Litige et médiation
Publié par Stéphane Chatigny - 21 février 2025
Par Me Stéphane Chatigny, associé, en collaboration avec Mila Mailhot, étudiante en droit
Dans une décision récente, rendue en septembre 2024[1], le Tribunal administratif du travail rappelle les limites du pouvoir de gérance de l’employeur, tenté de congédier un(e) salarié(e) visé(e) par une accusation criminelle ou qui a fait l’objet d’une condamnation criminelle.
Contexte : Le plaignant, employé chez INDEED CANADA CORP. depuis décembre 2018 en vertu d’un contrat de travail à durée indéterminée, a été congédié en janvier 2023, après que son employeur a découvert des jugements civils le condamnant à payer une somme de près d’un million de dollars, pour fraude.

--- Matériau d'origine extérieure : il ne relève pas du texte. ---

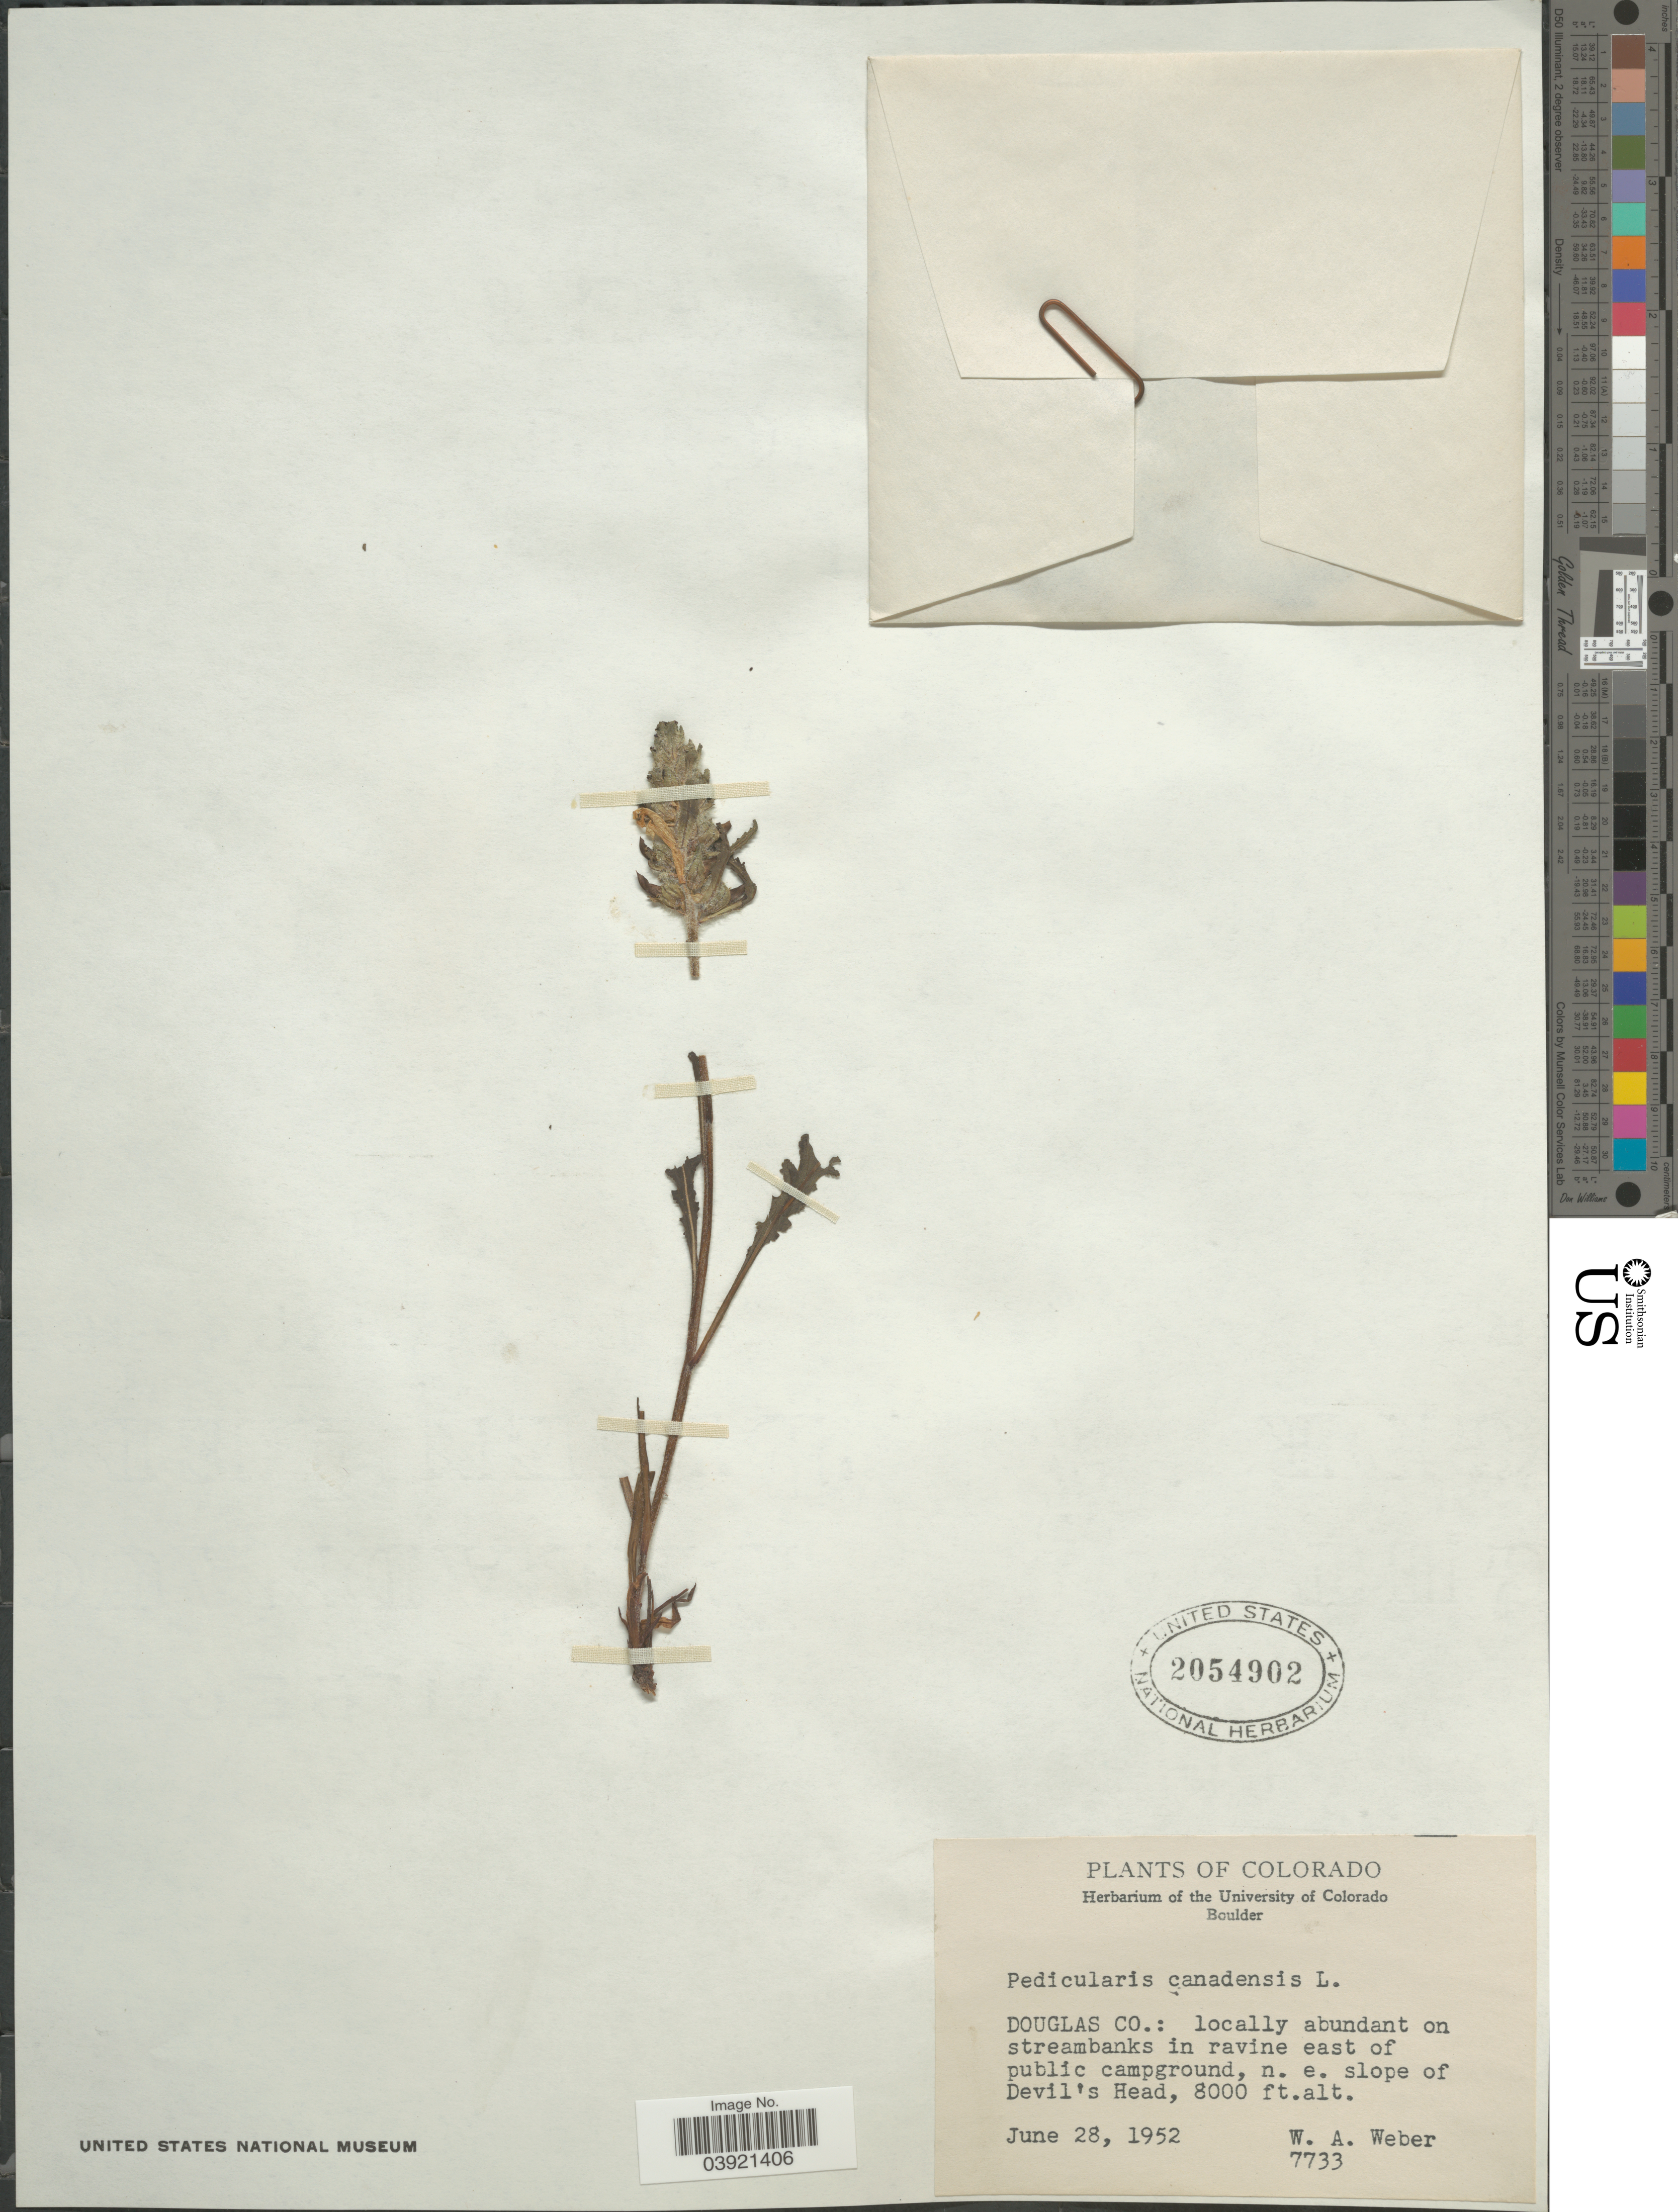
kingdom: Plantae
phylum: Tracheophyta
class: Magnoliopsida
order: Lamiales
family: Orobanchaceae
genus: Pedicularis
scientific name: Pedicularis canadensis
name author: L.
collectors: W. A. Weber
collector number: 7733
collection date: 1952-06-28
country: United States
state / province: Colorado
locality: Douglas Co.: on streambanks in ravine east of public campground, n. e. slope of Devil's Head.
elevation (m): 2438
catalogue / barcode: US 2054902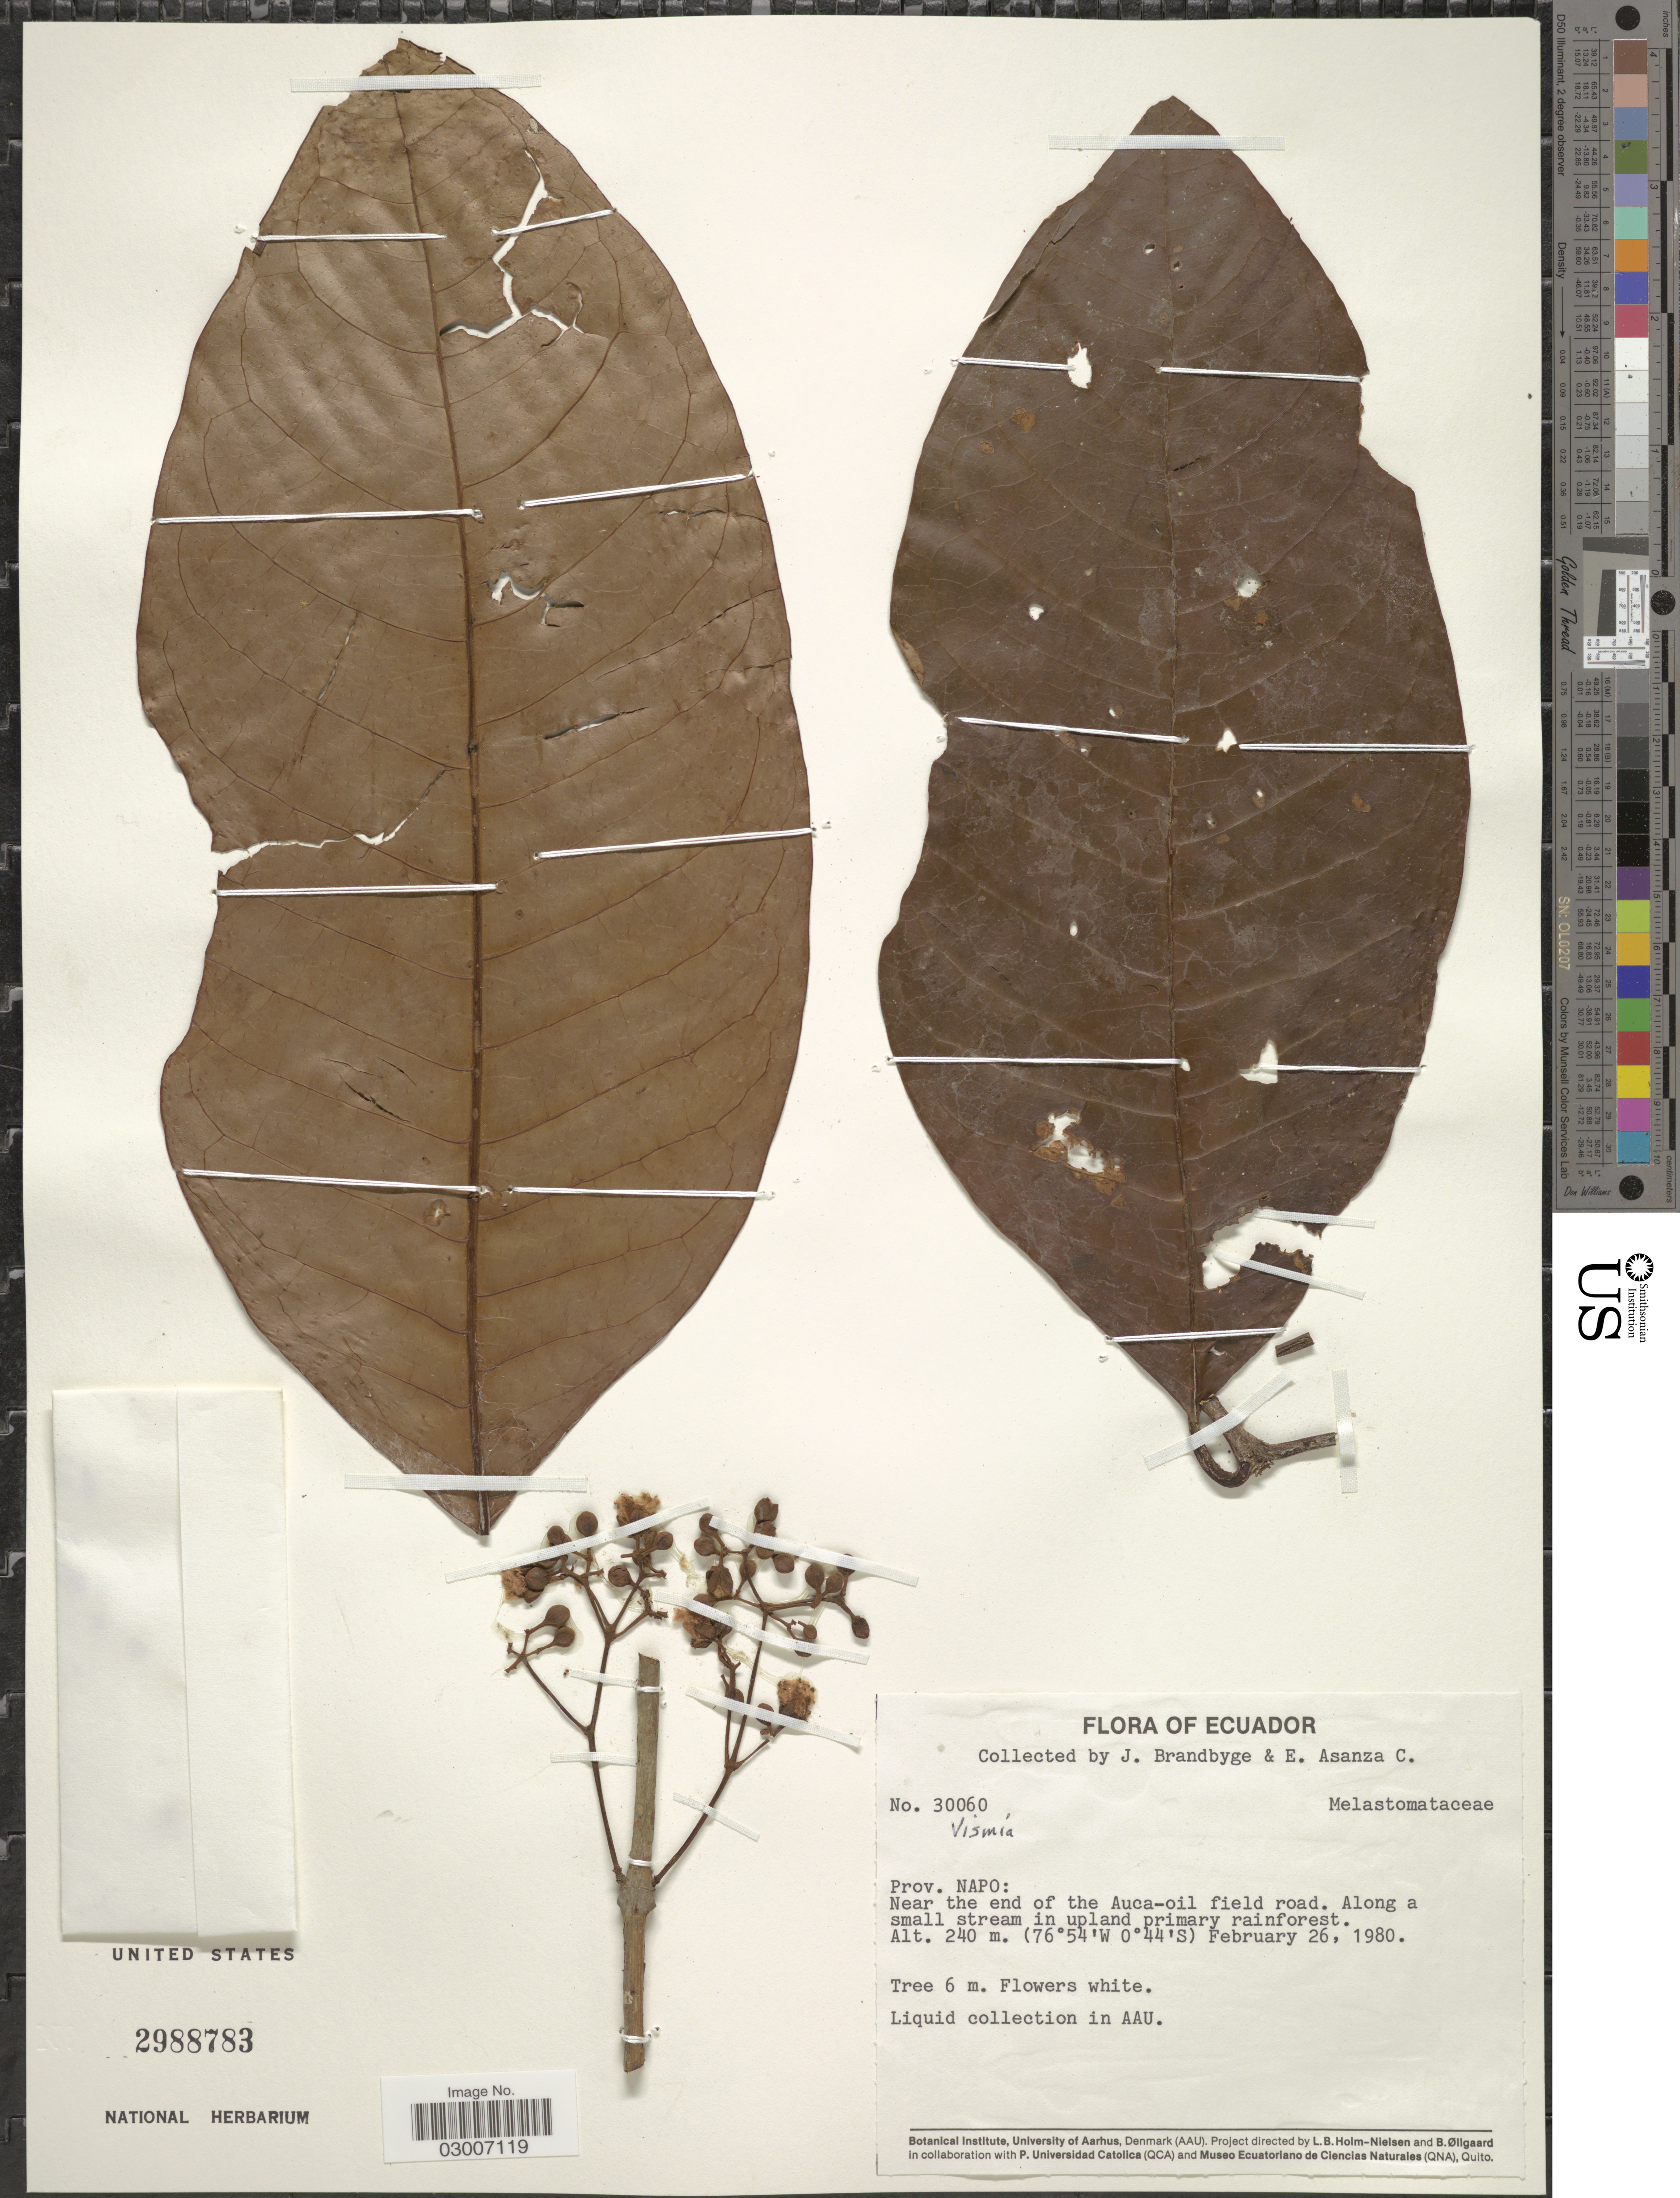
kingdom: Plantae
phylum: Tracheophyta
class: Magnoliopsida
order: Malpighiales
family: Hypericaceae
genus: Vismia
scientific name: Vismia sp.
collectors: J. Brandbyge & E. Asanza C.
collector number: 30060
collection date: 1980-02-26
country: Ecuador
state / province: Napo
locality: Near the end of the Auca-oil field road. Along a small stream in upland primary rainforest.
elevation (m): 240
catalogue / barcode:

L’employeur justifie le congédiement par l’incompatibilité de ces jugements avec la mission et les valeurs de l’entreprise.
Le plaignant allègue que le véritable motif de son congédiement est plutôt lié à des accusations criminelles de fraude portées contre lui en novembre 2022, et invoque la protection de l’article 18.2 de la Charte des droits et libertés de la personne[2], qui interdit de congédier un employé en raison d’accusations criminelles sans lien avec l’emploi.
18.2. Nul ne peut congédier, refuser d’embaucher ou autrement pénaliser dans le cadre de son emploi une personne du seul fait qu’elle a été déclarée coupable d’une infraction pénale ou criminelle, si cette infraction n’a aucun lien avec l’emploi ou si cette personne en a obtenu le pardon.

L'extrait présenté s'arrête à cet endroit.